Революция, которую мы ждали - Клаудио Наранхо
Шрифт:
Интервал:
Закладка:
Я уже говорил о самопознании и рекомендовал снова слушать голоса религиозных гениев человечества, в следующей главе я хочу объяснить потенциал медитации в контексте будущего образования. Но предварительно мне кажется важным объяснить, как монополия науки в наше время вмешалась не только в традиционную религиозную веру, но и в использование наших интуитивных способностей, необходимых для понимания человеческой жизни.
Когда в 1960-е годы открыли, что у медитирующих людей увеличивается доля альфа-волн на энцефалограмме (вскоре после этого была исследована также связь состояний транса с тета-волнами), это привлекло к себе внимание научной общественности, но мне показалось нелепым, что авторитет энцефалограммы засчитывается настолько выше уровня сознания, особенно принимая во внимание тот факт, что измерение состояния человека по суммарной электрической активности мозга дает очень высокую погрешность. Это все равно что пытаться изучать жизнь города по огням, которые он зажигает в течение часа одной ночи.
Потом стали смотреть более детально: например, связь между двумя полушариями головного мозга; были открыты и другие способы исследований, как, например, ядерный магнитный резонанс. Было показано, что счастье связано больше с активностью левого полушария, чем правого, и меньше — с активностью миндалевидного тела… Но мне никогда не казались эти вещи важными для науки или же для медитации. Они представляют собой дополнения к потоку научных знаний, но не всякое увеличение потока научных знаний является важным вкладом в науку как науку.
**********
**Что требуется**
1. Воспроизведите дословно часть фрагмента о медитации и науке, начиная со слов «Потом стали смотреть» и заканчивая словами «науку как науку.».
2. Продолжите фрагмент о медитации и науке, начав сразу после его последнего предложения.

**Предоставленные строки**
**********
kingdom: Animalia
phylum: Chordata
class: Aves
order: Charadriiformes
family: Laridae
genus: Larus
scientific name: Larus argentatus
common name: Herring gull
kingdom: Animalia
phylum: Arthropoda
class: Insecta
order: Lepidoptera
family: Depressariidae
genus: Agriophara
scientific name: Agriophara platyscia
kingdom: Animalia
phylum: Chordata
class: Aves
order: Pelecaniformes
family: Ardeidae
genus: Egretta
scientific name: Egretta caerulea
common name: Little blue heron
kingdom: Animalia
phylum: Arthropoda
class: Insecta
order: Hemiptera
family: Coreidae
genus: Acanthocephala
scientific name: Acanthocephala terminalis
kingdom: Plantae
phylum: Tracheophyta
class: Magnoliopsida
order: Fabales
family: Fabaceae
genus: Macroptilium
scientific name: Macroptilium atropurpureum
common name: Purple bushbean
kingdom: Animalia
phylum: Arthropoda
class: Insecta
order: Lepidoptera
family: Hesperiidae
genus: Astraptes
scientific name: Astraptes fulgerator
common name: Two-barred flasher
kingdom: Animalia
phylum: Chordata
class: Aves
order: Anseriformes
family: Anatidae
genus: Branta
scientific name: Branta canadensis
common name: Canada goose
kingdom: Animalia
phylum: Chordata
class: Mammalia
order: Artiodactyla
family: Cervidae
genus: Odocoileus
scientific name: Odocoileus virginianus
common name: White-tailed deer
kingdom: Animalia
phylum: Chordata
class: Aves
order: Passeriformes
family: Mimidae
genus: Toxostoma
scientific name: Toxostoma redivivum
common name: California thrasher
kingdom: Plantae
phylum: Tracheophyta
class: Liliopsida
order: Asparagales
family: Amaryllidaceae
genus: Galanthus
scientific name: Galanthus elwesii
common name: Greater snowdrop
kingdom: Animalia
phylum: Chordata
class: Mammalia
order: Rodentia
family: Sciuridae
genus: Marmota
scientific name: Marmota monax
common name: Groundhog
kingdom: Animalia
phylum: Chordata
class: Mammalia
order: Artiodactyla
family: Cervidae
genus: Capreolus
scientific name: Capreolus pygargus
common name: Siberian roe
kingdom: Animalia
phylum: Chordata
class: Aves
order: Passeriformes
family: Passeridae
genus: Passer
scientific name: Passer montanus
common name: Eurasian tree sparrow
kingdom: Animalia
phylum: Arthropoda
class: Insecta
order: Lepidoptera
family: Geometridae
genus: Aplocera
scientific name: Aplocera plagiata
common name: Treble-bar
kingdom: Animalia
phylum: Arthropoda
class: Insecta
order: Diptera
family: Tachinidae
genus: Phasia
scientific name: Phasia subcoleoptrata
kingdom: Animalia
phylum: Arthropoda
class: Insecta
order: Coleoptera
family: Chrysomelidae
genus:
**********
**Ответы по заданиям**
1.
Потом стали смотреть более детально: например, связь между двумя полушариями головного мозга; были открыты и другие способы исследований, как, например, ядерный магнитный резонанс. Было показано, что счастье связано больше с активностью левого полушария, чем правого, и меньше — с активностью миндалевидного тела… Но мне никогда не казались эти вещи важными для науки или же для медитации. Они представляют собой дополнения к потоку научных знаний, но не всякое увеличение потока научных знаний является важным вкладом в науку как науку.

2.
Вопрос о том, насколько важна медитация для науки, заставляет меня спрашивать себя, какой урок могла бы получить наука от сближения с медитацией в отношении подхода.
И мне кажется важным, что как способность приобретать знания, так у нас есть интуиция; и так же, как мы можем исследовать сознание с помощью науки, то есть интеллектуально, мы можем изучать сознание сознанием, используя феноменологический метод, эмпирически.
Для науки в целом субъективный опыт не был значимым, как и интуиция, за исключением источника великих индуктивных умозаключений. Дедукция очень проста, индукция очень сложна, и для неё нужна интуиция.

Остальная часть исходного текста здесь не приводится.